Texte fourni -
======

Lorsqu'elle a annoncé le tracé du train de l'Est entre Mascouche et Montréal, l'Agence métropolitaine de transport (AMT) a bêtement stimulé la spéculation en refusant d'exproprier rapidement les terrains des futures gares, affirme un rapport obtenu par La Presse.

Cette annonce, faite en mars 2006, a fait augmenter le prix des terrains où l'on projetait de construire les 11 gares. À cause de la spéculation, les coûts d'acquisition seront deux fois plus élevés que ce qu'ils auraient dû être: environ 38 millions de dollars plutôt que 18.

«Des avis de réserve et/ou d'expropriation auraient dû suivre dans les quelques mois après [l'annonce de 2006] afin d'éviter l'augmentation du prix des terrains en conséquence de la spéculation qu'un tel projet pouvait susciter», note le rapport commandé par Infrastructure Québec et daté de décembre dernier.

«Mais aucun avis de réserve ni aucun avis d'expropriation n'a été enregistré avant 2009», souligne le rapport, rédigé par un évaluateur agréé, Norman Roy. L'AMT a acquis peu de terrains avant 2010.

«Elle (l'AMT) a cru pouvoir procéder par acquisition de gré à gré sur tout le tracé de la ligne, comme si la nature du projet n'était pas susceptible de créer des attentes auprès des propriétaires de terrains et comme si on avait le choix des terrains à acquérir une fois que le tracé et les sites sont annoncés et publicisés», poursuit M. Roy.

======

Travail à faire -
1/ Pour chacune des affirmations suivantes, répondez par oui ou par non selon l'article sur le train de l'Est, puis citez les mots qui le prouvent. (a) Le tracé a été annoncé en mars 2006. (b) Des avis d'expropriation ont été enregistrés dès 2007. (c) Le projet prévoyait onze gares.
2/ Poursuivez l'article sur le train de l'Est après sa dernière phrase.
Les fiches ne sont pas nécessaires.

======

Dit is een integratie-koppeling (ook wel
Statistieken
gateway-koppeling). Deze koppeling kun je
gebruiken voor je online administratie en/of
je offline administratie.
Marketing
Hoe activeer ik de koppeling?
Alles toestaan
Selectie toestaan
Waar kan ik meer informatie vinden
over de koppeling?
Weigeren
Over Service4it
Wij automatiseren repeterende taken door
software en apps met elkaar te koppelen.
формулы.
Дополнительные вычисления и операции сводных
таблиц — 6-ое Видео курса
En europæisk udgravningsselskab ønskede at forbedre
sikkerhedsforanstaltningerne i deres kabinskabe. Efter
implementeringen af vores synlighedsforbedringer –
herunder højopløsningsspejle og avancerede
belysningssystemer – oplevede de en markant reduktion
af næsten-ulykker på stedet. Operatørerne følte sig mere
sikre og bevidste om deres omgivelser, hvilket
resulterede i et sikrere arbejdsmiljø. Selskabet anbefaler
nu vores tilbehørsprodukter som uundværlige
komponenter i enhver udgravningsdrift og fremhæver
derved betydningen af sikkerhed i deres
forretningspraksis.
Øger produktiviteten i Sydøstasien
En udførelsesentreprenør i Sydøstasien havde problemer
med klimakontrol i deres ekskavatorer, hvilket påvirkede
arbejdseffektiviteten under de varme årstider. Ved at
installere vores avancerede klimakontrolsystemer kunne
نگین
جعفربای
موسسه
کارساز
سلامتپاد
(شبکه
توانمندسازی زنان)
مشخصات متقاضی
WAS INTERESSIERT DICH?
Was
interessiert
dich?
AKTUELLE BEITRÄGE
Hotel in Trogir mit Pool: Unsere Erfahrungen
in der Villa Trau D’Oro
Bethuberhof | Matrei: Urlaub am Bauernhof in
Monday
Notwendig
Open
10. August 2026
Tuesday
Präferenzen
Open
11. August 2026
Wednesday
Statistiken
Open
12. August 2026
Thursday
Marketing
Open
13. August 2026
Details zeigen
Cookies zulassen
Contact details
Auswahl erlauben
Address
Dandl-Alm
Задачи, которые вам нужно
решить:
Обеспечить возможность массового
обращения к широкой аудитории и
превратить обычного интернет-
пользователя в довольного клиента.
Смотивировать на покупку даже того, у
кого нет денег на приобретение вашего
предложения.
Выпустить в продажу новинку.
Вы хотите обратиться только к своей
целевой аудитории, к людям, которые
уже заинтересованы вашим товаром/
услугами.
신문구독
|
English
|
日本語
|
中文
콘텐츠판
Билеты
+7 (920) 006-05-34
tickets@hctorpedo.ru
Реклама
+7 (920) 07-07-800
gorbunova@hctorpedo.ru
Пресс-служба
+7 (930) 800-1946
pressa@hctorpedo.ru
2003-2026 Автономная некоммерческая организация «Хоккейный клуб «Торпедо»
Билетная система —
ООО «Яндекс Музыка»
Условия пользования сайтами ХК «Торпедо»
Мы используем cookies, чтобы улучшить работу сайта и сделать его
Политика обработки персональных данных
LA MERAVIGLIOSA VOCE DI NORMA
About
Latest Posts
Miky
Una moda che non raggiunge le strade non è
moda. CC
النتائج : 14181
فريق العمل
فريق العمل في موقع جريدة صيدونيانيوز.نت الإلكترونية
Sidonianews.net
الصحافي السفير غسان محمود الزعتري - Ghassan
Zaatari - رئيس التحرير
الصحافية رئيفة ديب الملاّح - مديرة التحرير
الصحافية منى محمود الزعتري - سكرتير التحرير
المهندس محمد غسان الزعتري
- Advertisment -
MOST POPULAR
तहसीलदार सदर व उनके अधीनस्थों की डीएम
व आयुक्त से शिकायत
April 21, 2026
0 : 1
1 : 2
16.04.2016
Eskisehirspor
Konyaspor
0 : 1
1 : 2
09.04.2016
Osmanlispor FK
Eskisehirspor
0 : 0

======

Résultats -
1/
(a) Oui : « Cette annonce, faite en mars 2006 ».
(b) Non : « aucun avis de réserve ni aucun avis d'expropriation n'a été enregistré avant 2009 ».
(c) Oui : « où l'on projetait de construire les 11 gares ».

2/
«Que l'expropriation n'ait pas été envisagée dès le début a été dommageable et a entraîné une augmentation des coûts d'acquisitions. Qu'on retarde encore aujourd'hui à exproprier est un risque d'augmentation des coûts dans l'avenir [...]. Il était prévisible que les gares deviendraient des pôles de développement, qu'elles susciteraient une augmentation de l'activité immobilière dans leur voisinage et que la valeur des terrains allait par conséquent augmenter autour.»

«Mais est-ce que l'institution qui va investir dans un projet majeur d'infrastructure doit acquérir les terrains nécessaires à ses installations à un prix qui inclut la valeur ajoutée par son projet même? Cela est inconcevable.»

Explosion des coûts

En juillet dernier, l'explosion des coûts du train de l'Est a poussé le gouvernement à suspendre le projet et à mandater Infrastructure Québec pour revoir ces coûts. Cet organisme a alors demandé à l'évaluateur Norman Roy d'examiner les acquisitions de terrains réalisées par l'AMT.

D'entrée de jeu, M. Roy note dans son rapport que l'AMT a répondu à ses demandes de renseignements avec beaucoup de réticence. Elle ne lui a pas transmis des données cruciales, comme des rapports d'évaluation et des réclamations.

M. Roy devait rendre son rapport le 17 novembre; l'AMT ne lui a remis que la veille les comptes rendus des réunions de son comité de coordination. Jusqu'alors, l'AMT lui disait qu'elle n'avait pu émettre rapidement des avis d'expropriation parce que l'emplacement des gares avait changé continuellement jusqu'en 2010.

C'était faux: ces comptes rendus montrent clairement que l'emplacement de la plupart des gares avait été choisi dès le lancement du projet, en 2006.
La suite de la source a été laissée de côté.